Jordan and the two couples were waiting, but with him was his nephew, another former Elite Ops agent, Noah Blake. Micah and Nik were slipping through the patio entrance even as she locked the door between the kitchen and the garage.
“Did I give you enough time to catch my tail?” she asked Micah as she leaned against the door.
A grin quirked the hard line of his lips. “Not this time. They followed you in, but they didn’t follow you out. We crisscrossed behind as well as ahead of you and didn’t glimpse anything or anyone suspicious.”
She turned to Jordan. “You didn’t tell me you brought the whole damned team in.” She then glared at his nephew. “Isn’t Sabella close to giving birth?”
Noah’s wife was pregnant with their second child, and she knew from the first pregnancy that he became a temperamental son of a bitch if he even suspected a mission would interfere with his ability to be with his wife during the birth, or in those first weeks afterward.
“I have permission to head home if I need to.” Noah grinned back at her, his dark blue eyes amused yet concerned. “I have an understanding boss this time around.”
The last time Sabella was close to her due date just as a mission had ended. Jordan had found himself sporting a black eye hours later when he had mockingly asked Noah for a written report on the mission before he left for home.
“Did you learn anything while I was gone?” she asked Jordan.
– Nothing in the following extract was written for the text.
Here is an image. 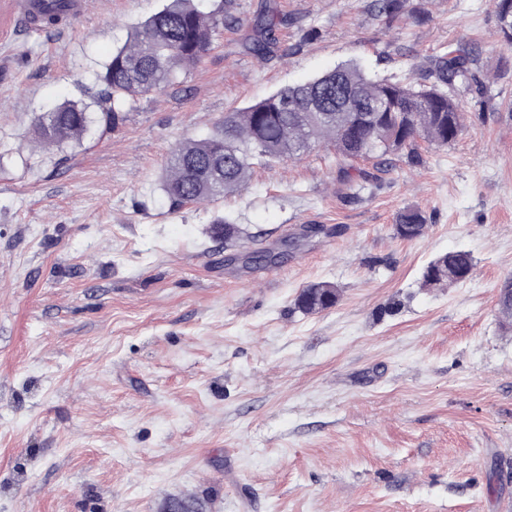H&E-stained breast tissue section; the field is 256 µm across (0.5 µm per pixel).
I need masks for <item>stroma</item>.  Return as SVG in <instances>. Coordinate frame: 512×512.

He sat at the kitchen counter in front of John and Travis, and now Micah and Nik. Noah took the seat beside him. The two women were on the living room couch working on several laptops they had set up on her coffee table. Her living room was now a fucking command center.
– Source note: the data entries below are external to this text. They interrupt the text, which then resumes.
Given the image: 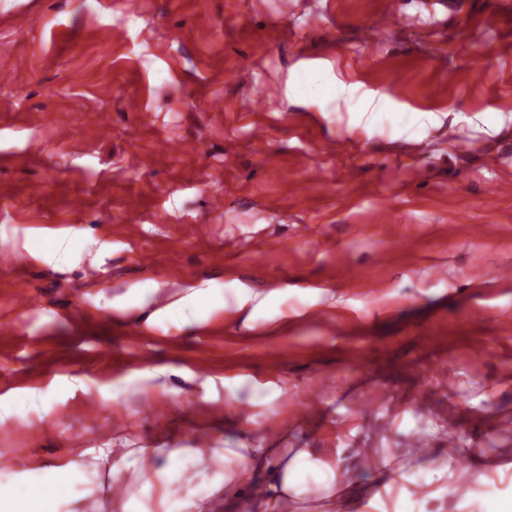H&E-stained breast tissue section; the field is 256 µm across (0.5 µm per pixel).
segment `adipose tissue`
Returning <instances> with one entry per match:
<instances>
[{
	"label": "adipose tissue",
	"mask_w": 512,
	"mask_h": 512,
	"mask_svg": "<svg viewBox=\"0 0 512 512\" xmlns=\"http://www.w3.org/2000/svg\"><path fill=\"white\" fill-rule=\"evenodd\" d=\"M469 453L467 443L450 442L436 458L433 478L420 482L413 472L426 461L410 449H403L404 468L396 472L388 459L360 448L356 451L358 467L374 477L373 483L362 487L337 468L333 454L318 457L308 448H265L257 443L247 448H198L193 453L194 468L175 471L149 467L152 460L178 456L175 448H90L62 468L40 471L32 490L36 500L48 506L52 503L48 490H60L81 470L106 466L113 484L122 490L113 500L114 512H131L124 492L138 482L161 488V512H336L343 502L378 504L391 490L386 478L392 474L403 483L401 498L440 502L459 483L456 460ZM212 472L220 475V482L209 481ZM311 482L317 486L312 494L306 491ZM203 484L208 487L204 494L198 491Z\"/></svg>",
	"instance_id": "adipose-tissue-1"
}]
</instances>
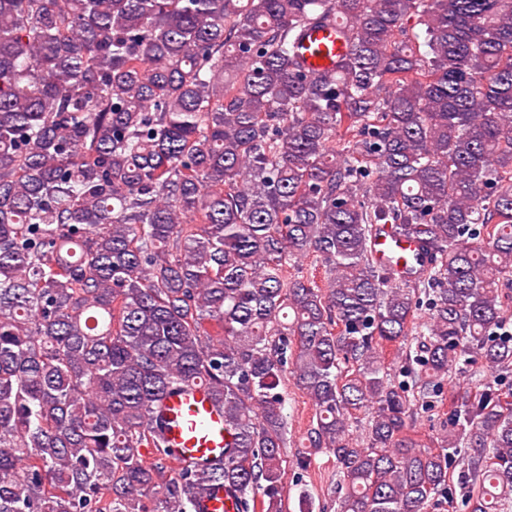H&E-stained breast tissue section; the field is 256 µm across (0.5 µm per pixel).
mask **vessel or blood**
<instances>
[{"label": "vessel or blood", "instance_id": "b4317fda", "mask_svg": "<svg viewBox=\"0 0 512 512\" xmlns=\"http://www.w3.org/2000/svg\"><path fill=\"white\" fill-rule=\"evenodd\" d=\"M301 46L300 59L305 72L316 74L335 69L337 62L351 50L350 44L338 38L332 26L306 31ZM373 246L376 256L385 262L396 251L408 249L409 244L397 240L390 228L384 226L374 238ZM164 414L168 421V445L174 450L173 465L222 454L224 416L204 387L197 386L168 397Z\"/></svg>", "mask_w": 512, "mask_h": 512}]
</instances>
“We’re working on it,” he stated coolly, but the tension radiating from his body was impossible to miss. He was furious that she had run out as she had.
“Well, I see you made yourselves at home. Should I find a place for all of you to sleep?” She straightened from the door and moved farther into the kitchen. “I hope sleeping bags will do.”
Jordan stood up, his broad shoulders appearing wider. His eyes bluer.
“Are you finished running?” he asked, his voice low, dangerous, and filled with a blatant challenge.
Tehya’s brows lifted and she came to a stop in the middle of the ceramic tile floor, aware that all eyes had turned to her and Jordan.
Surprisingly, the moment she had walked into the house and caught sight of Jordan she had felt a spark of life suddenly flare inside her that hadn’t been there before. A glimmer of hope perhaps.
Adrenaline, anticipation. A flare of hunger, she couldn’t extinguish if she wanted to.
“Probably not,” she said, her tone flippant as she fought the anger she knew she couldn’t hide if she tried. She glanced at Micah. “Or at least not until I can find a way to outrun the Rottweilers you sicced on me.”
A bark of surprised, amused laughter burst from Noah and Micah.
“I think he’s more like a junkyard mutt,” Noah said, laughing at Micah.
“You’ve always said that,” Micah agreed with a grin. “I prefer her description though.”
Tehya felt a tug at her heart. It was almost like those days back at the base. The camaraderie, male-bonding bullshit, and insanity that she had always loved watching.
“They’re all dogs,” Lilly piped up as she tossed her husband a wicked grin. “Aren’t you, darling?”
Travis gave a low, sexy growl. Tehya glanced at Jordan, only to find him looking back at her, and she felt the tension between the two of them rise.